Jeonghee Park presents humorous depictions of animals which have transgressed into human spaces. Here we see a group of lions in someone’s posh apartment.  The trappings of our lives are supposed to pacify us – those comfy couches are meant to make us docile and well heeled.  The lions, to me, are our form of protest. Underlying the comfort and self-induced tranquility bought from high end furniture and interior decorators we still retain the capacity to demonstrate moral and socially transformative power.


Heesoo Kim lives in New York City and seems to be following in the Art Brut tradition of presenting child-like drawings/paintings.  Yet, unlike a lot of art brut work, Kim’s stuff is very engaging, bright and optimistic.  This work takes delight in New York City life where, to the newcomer (I am now a grizzled, disgruntled veteran), everything radiates excitement, novelty and passion.


Inbu Pyo’s work contains uncountable small pieces of paper packed together in small spaces.  Like the millions of people who live in a large metropolis the individual pieces of paper can be bent by the wind but not easily displaced.  To me the individual pieces of paper, being potentially moved in relation to the surrounding pieces, represents the communal emotional response often felt by city dwellers.  We are all packed next to each other, we are all connected via TV and the internet, and every world event or crisis has the type of ripple effect of the wind.
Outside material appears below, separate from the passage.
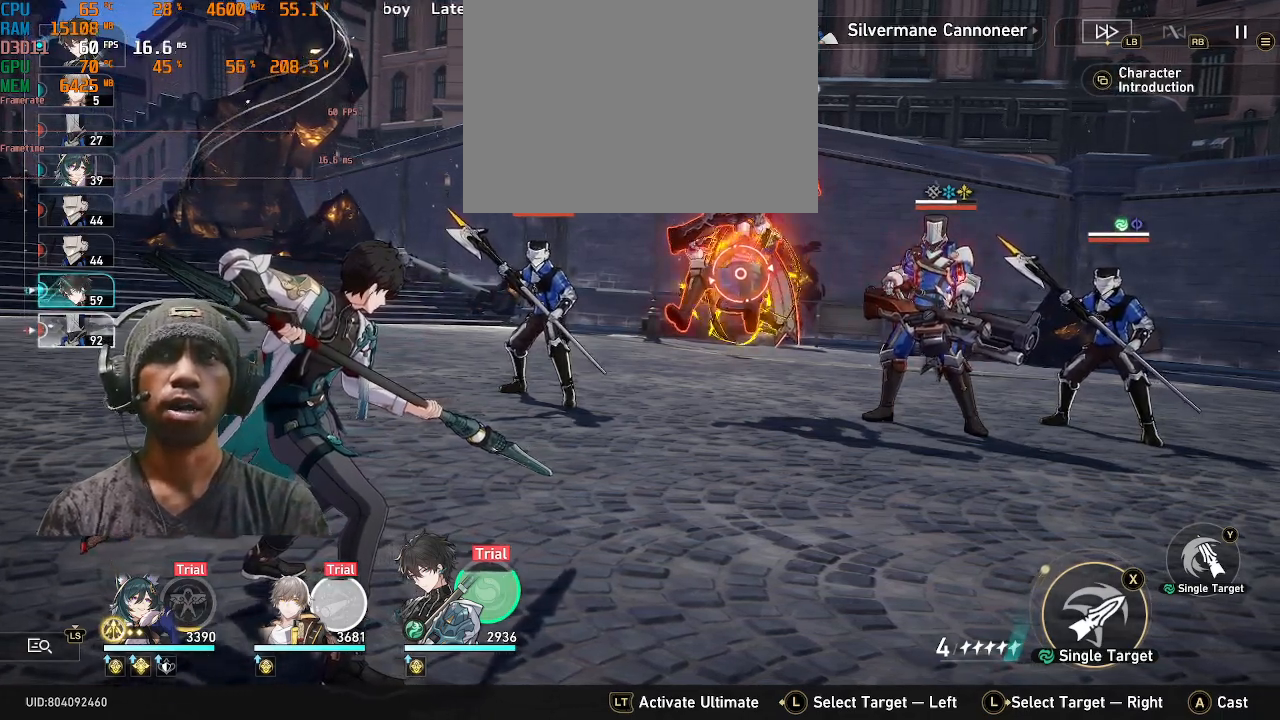
{"buttons": ["R2"], "left_stick": "center", "right_stick": "center", "events": [[17, "left_stick", "right"], [217, "left_stick", "center"]]}
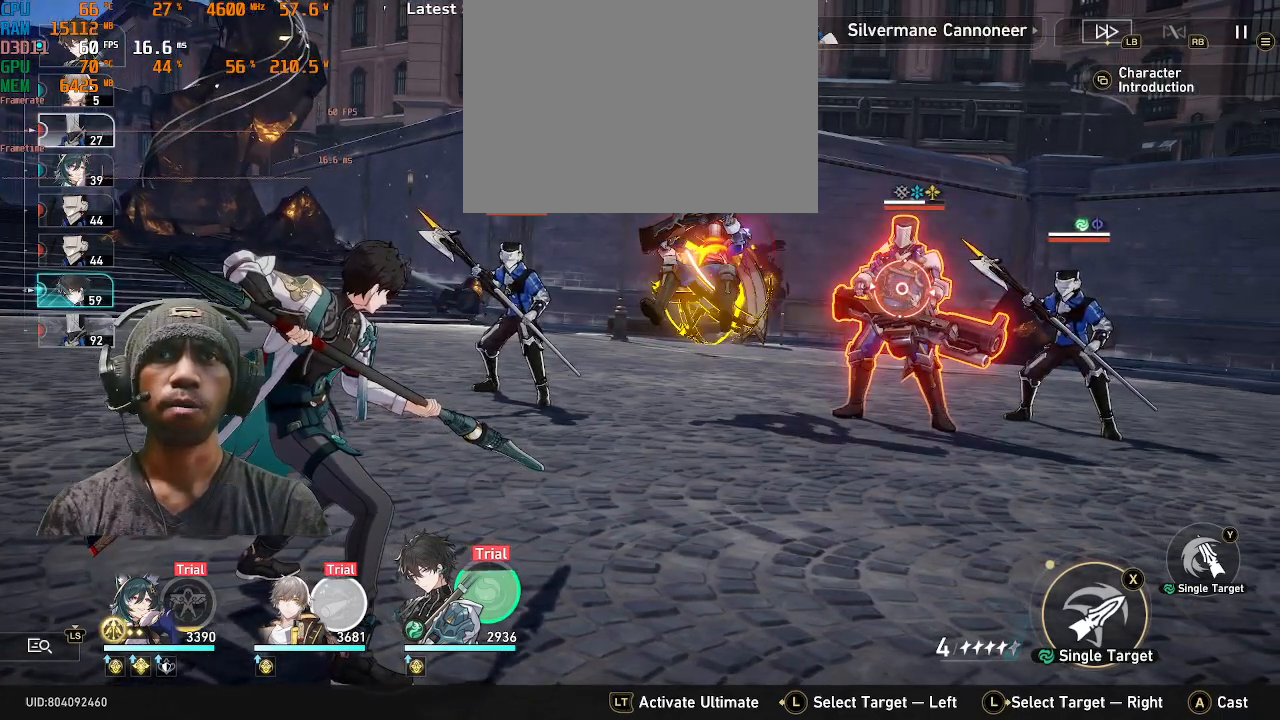
{"buttons": ["R2"], "left_stick": "center", "right_stick": "center", "events": [[317, "left_stick", "right"], [500, "left_stick", "center"]]}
We all bend and move together – we are temporarily forced to respond, and we often respond uniformly, but resume our normal posture soon thereafter.


If we think of this show as being about the individual in New York City, Inhee Yang’s work seems to represent the permanence and transition that epitomizes the city.  You have strong, stable forms combined with circular lines which seem to imply continual motion.  The constant, apparently eternal forms are the city, or society, we are in the faint lines that intersect or go silently around these sun-like orbs that would seem to represent the structures and institutions that we need to acknowledge for our own survival within a huge social group.